** Provided passage follows **
Music

Fed Up With Rock

|


Fifteen years ago rock was not taken very seriously. It was considered preadolescent music and when people talked about "serious music" it was understood that they were not talking about rock. Today all that has changed. Rock is omnipresent and is taken very, very seriously. Adults approach you shouting, "Have you heard the latest by the 'Mentally Retarded?'" whose latest generally is their first and last. Books are written on the history of rock and on its great significance for Our Time (always capitalized). Rock artists like Dylan and The Beatles are considered the great artists of our era. It is the purpose of this essay to put rock into a proper musical perspective.

First off I must emphasize that I am considering rock from a musical perspective. It is necessary to state this because I am often confused by rock aficionados who tell me they absolutely adore such and such a group and yet when pressed they admit they cannot remember any of the group's music. This split also shows up in many reviews of rock music I have read, where the reviewer will quote a passage from a song in order to show the reader how good or bad the song is. The reviewer has, however, said nothing about the song but has shown the reader the quality of the poetry that has been set to music.
** End of Provided passage **
** Extracted information follows **
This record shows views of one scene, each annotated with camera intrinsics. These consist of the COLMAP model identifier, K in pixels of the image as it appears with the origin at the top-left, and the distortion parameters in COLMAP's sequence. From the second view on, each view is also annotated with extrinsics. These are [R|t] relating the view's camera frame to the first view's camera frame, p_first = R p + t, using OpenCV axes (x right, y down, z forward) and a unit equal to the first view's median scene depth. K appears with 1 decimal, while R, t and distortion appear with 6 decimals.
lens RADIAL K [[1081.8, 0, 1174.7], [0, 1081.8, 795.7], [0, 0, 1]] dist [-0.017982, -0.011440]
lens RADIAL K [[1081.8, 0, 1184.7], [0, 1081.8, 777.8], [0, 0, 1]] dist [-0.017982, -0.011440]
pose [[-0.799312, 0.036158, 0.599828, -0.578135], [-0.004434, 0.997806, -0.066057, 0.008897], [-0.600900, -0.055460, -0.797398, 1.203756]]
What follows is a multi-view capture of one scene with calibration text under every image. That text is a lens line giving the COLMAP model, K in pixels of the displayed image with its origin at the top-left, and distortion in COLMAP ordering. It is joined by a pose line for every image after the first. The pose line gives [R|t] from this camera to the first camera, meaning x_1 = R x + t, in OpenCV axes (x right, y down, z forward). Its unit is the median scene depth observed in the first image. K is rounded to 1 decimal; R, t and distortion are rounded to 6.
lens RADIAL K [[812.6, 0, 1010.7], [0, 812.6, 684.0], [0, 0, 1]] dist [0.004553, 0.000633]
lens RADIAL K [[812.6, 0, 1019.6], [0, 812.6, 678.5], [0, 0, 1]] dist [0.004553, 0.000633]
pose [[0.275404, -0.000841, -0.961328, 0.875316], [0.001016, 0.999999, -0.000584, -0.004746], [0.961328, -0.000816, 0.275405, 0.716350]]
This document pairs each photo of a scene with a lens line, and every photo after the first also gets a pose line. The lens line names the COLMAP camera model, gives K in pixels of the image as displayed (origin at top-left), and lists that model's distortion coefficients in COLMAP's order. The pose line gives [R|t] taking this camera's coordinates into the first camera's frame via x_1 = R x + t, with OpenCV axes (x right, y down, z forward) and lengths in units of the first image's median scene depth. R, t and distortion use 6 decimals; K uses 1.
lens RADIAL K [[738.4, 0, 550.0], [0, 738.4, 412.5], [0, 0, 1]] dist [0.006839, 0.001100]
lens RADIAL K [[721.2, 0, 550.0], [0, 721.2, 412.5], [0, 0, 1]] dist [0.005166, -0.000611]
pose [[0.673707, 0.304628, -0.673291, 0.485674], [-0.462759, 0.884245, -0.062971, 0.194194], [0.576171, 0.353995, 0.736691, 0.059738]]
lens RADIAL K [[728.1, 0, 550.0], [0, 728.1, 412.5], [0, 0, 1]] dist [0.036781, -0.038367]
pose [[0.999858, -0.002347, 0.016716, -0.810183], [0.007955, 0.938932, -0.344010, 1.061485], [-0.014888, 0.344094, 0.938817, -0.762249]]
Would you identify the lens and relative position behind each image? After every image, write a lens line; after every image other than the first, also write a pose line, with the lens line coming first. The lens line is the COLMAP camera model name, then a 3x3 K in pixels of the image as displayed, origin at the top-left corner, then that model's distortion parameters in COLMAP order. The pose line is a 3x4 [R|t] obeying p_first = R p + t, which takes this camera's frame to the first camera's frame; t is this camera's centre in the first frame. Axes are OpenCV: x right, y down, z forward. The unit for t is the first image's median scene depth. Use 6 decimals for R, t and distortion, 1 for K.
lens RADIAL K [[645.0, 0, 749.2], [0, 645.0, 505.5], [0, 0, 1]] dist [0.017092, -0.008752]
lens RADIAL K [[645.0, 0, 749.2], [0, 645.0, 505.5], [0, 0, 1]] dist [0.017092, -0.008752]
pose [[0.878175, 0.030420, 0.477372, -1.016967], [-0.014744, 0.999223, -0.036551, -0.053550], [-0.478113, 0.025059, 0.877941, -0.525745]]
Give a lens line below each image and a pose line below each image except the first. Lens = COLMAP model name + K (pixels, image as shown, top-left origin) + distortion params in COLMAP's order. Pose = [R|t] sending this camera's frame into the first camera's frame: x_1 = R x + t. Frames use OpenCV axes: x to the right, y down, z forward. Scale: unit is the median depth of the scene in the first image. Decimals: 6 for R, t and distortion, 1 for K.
** End of Extracted information **
## What you have to do
Answer these questions about the essay on rock music:
1. What kind of music was rock considered fifteen years ago?
2. Which rock artists are considered the great artists of our era?
3. When pressed, what do rock aficionados admit about the groups they adore?

## Response area
1. Preadolescent music.
2. Dylan and The Beatles.
3. They cannot remember any of the group's music.